Aaron Burr (Leslie Odom, Jr.) ©Theo Wargo/Getty Images

By the time my friend, Lisa, and I saw “Hamilton: An American Musical” in mid-February, I’d already listened to the soundtrack a few times. I was quite excited to see the show and to hear the songs, especially these songs, performed live:

– “Yorktown (The World Turned Upside Down)” about the American victory in the Siege of Yorktown

– “Cabinet Battle No. 1,” a rap battle between Alexander Hamilton and Thomas Jefferson about how to pay our new nation’s debts

The ‘Cabinet Battle’ songs reframe arguments between Thomas Jefferson (Daveed Diggs), left, and Alexander Hamilton (Lin-Manuel Miranda)  in the context of a modern-day rap battle.

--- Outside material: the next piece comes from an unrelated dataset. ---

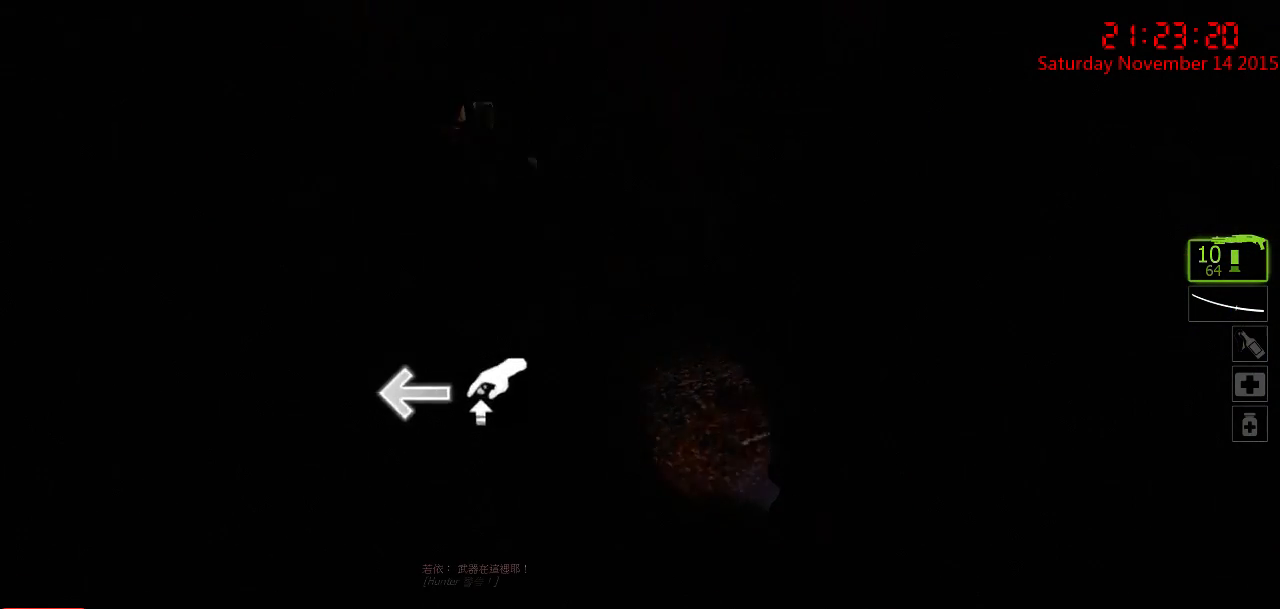
{"keys": ["a"], "mouse": [], "events": [[117, "d", "up"], [150, "a", "down"], [283, "a", "up"], [317, "d", "down"], [317, "w", "up"], [500, "a", "down"], [500, "d", "up"]]}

A song that initially did not catch my attention — but has since become my favorite — is this soliloquy, sung, near the midpoint of Act I, by Aaron Burr: “Wait for It.” I’ve replayed it countless times, captivated by the solemn melody and evocative lyrics that powerfully raise the question: Do we assert ourselves and create the opportunities we want, or do we more passively wait for the right one to fall within reach?

Burr answers:

Life doesn’t discriminate
Between the sinners
And the saints
It takes and it takes and it takes
And we keep living anyway
We rise and we fall
And we break
And we make our mistakes
And if there’s a reason I’m still alive
When so many have died
Then I’m willing to wait for it

At the same time, Burr can’t help but wonder about Hamilton, even as he ultimately doubles-down on his own timidity:

What is it like in his shoes?

Hamilton doesn’t hesitate
He exhibits no restraint
He takes and he takes and he takes
And he keeps winning anyway
He changes the game
He plays and he raises the stakes
And if there’s a reason
He seems to thrive when so few survive, then Goddamnit —
I’m willing to wait for it

Thinking back on my life, I see a mixed record: times when I took appropriate risks and times when I was appropriately and, of course, overly cautious. Who’s to say whether I struck the right balance or what might have happened had I been less circumspect or more assertive?

…(I)f there’s a reason I’m still alive
When so many have died

Then I’ll take it.

Even so — having turned 50 this past December — I’m cognizant of time passing and mindful of all I want to accomplish in the time remaining.

I can’t help but appreciate the reminder: (Don’t) wait for it.